• [取り組む内容]
a. 積木についての文章で、幼い子を指して使われている語をすべて挙げてください。
b. 記録のうち「class: Aves」を含む行から記録の終わりまでを、「common name」を「vernacular name」に入れ替え、ほかは一切変えずに書き出してください。

• [掲載された文章]
....................

見出し画像

自分では積木を積めない乳児でも、崩すことには興味をもちます

 手や指の力がまだついていない乳児には、積木をそのまま与えても、自分の力で積むことはできません。しかし、だからといって積木は早すぎるとの結論をだすのは考えものです。力はなくても、手を動かすことができれば、積まれたものをたおすことはできるからです。

 童具はあらゆる使われ方を認めて与えるべきで、時には親が遊び方の工夫をしてやることも大切なのです。積木の場合なら、大人は「積めないのに与えたってしょうがない」と決めてかかるのが普通でしょうが、子どもは、積むことができたときに劣らない喜びを、崩すときに感じているのです。

 どんな赤ちゃんでも、発見の喜びをつねに求めています。手や身体はまだ未発達でも、身のまわりを観察して、その出来事に驚いているのです。親が積んであげた積木を赤ちゃんの前に置けば、自分の手で積木をたおします。と言うよりも、それしかできないのですが、それでも充分に遊びの目的を果たしていることになります。

....................

• [表示された記録]
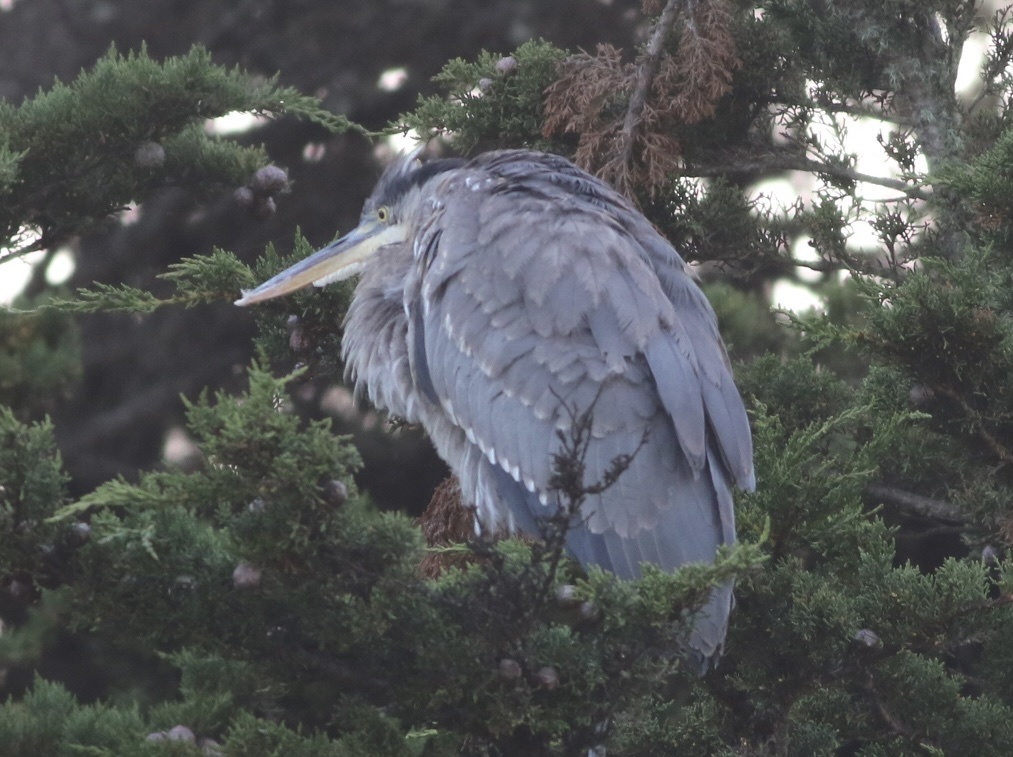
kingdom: Animalia
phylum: Chordata
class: Aves
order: Pelecaniformes
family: Ardeidae
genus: Ardea
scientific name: Ardea herodias
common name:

....................

• [解答例]
a. 乳児、子ども、赤ちゃん

b.
class: Aves
order: Pelecaniformes
family: Ardeidae
genus: Ardea
scientific name: Ardea herodias
vernacular name:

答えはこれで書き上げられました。